Titania is a well-known photocatalyst [[40], [41], [42], [43], [44], [45]]. Different strategies (including doping) were used to modify the optoelectronic properties of TiO₂ [46]. Doping is usually associated with defects which have the ability to alter the mechanisms of photocatalytic reactions, although the triggering of undesired thermodynamically favored back reactions by excess defects can lead to diminished photocatalytic activity [47,48]. Thus, the TiO₂ layer may act as a photocatalyst of chemical reactions leading to degradation of the perovskites and to a permanent polarization of the film. Ito et al. also found that CH₃NH₃PbI₃ degraded on TiO₂ rapidly under visible and UV–vis light for 24 h in air but on the contrary, Al₂O₃ successfully protected the perovskite, which was verified by UV–vis and XRD measurements [49]. Therefore, ETLs with improved conductivity and increased electron mobility are required [50] in order to reduce the charge carriers accumulation and favor the electron passage to the ETL/perovskite interface. The latter can be achieved, among other ways, through ETL’s dye sensitization approach [50,51] or by ETL doping/modification with metal ions such as Y³⁺, Zn²⁺, Fe³⁺, Mg²⁺, Nb⁵⁺, Ta⁵⁺ and Li⁺ [[52], [53], [54], [55], [56], [57]].

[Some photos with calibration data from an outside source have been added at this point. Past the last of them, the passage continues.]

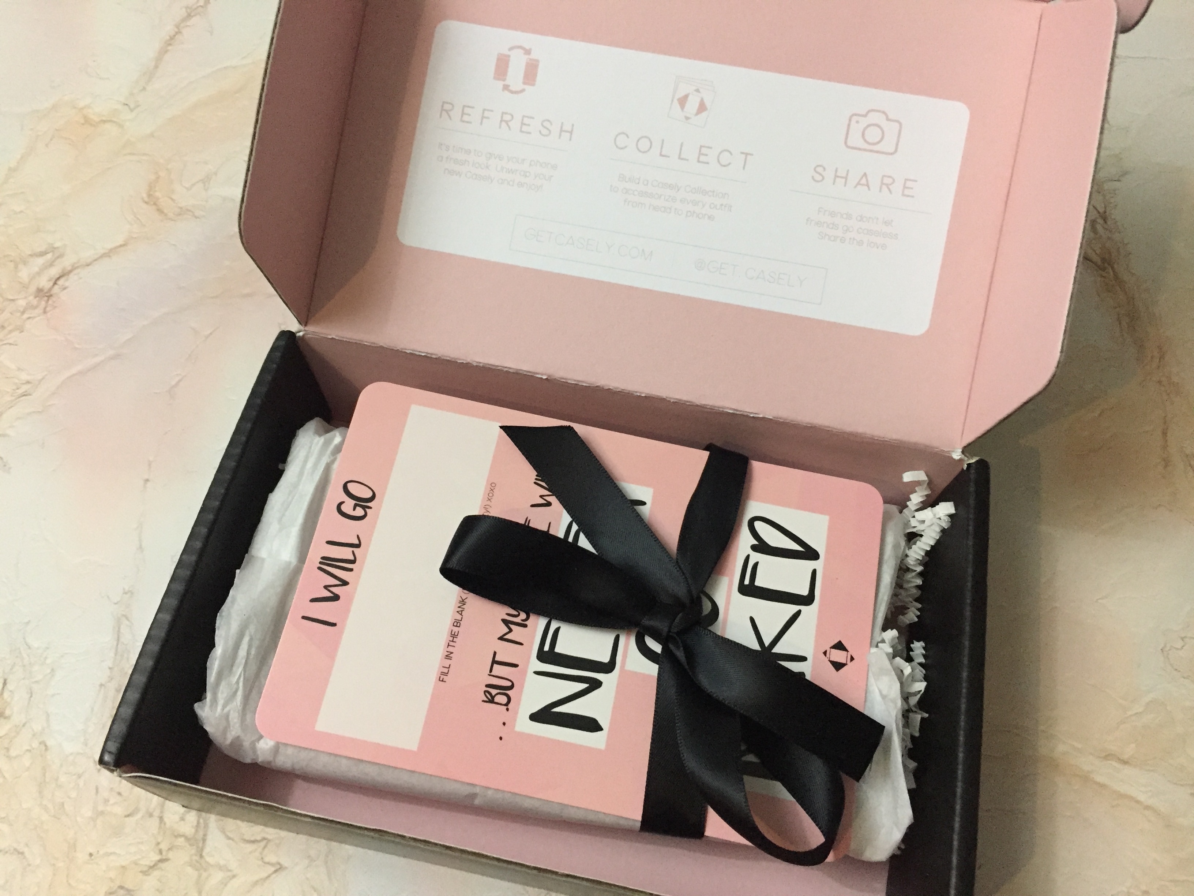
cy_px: 448
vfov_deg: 48.2
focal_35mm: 29
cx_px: 597
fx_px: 1000
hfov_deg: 61.7
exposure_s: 1/24
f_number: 2.2
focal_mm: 4.15
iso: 250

Recently, Soultati et al. confirmed that appropriate lithium doping of the ETL layer is an effective approach to suppress the photocatalytic activity of the titania underlayer, mitigate the interfacial degradation and increase the stability of fullerene and non-fullerene organic solar cells [58]. In the literature of perovskite solar cells, there are a few papers adopting copper materials as additives in charge transport or perovskite layers with positive effects in the performance of the corresponding PSC devices however, these works are focusing on their role as hole transporting materials [[59], [60], [61]]. On the other hand, copper has been extensively used to modify the photocatalytic properties of TiO₂ [[62], [63], [64], [65]] however, as far as we know, the corresponding effects as additive in the ETL of PSCs have not been studied. Herein, a novel interface engineering approach was adopted and Cu-modified TiO₂ was incorporated in planar perovskite solar cells in order to improve ETL/perovskite interface. The Cu-TiO₂ solution was obtained by blending Cu (NO₃)₂.3H₂O with the TiO₂ precursor solution. The presence of copper significantly advanced the quality of the TiO₂ compact ETL by mitigating its photocatalytic action, increasing its conductivity and improving the adjacent interface with the perovskite layer. XPS analysis revealed the presence of copper in the form of oxide Cu₂O, J–V measurements for modified electron-only devices indicated improved electron mobility and conductivity, PL spectroscopy evidenced the advanced electron transport at the Cu-ETL/perovskite interface, while trap density measurements implied the suppression of surface perovskite trap states. Therefore, PSCs with higher open circuit voltage (V_oc) of 1.12 V, higher short circuit current density (J_sc) of 23.15 mA cm⁻² and a higher fill factor (FF) of 73 % were obtained after copper addition, resulting in a champion PCE of 18.15 %. Improved results against reference devices, were also obtained for mesoporous PSCs when copper was added in the mesoporous titania scaffold, indicating the universality of our approach. The findings of this study showed that PSCs performance can be directly enhanced by modifying TiO₂ ETL with Cu cations.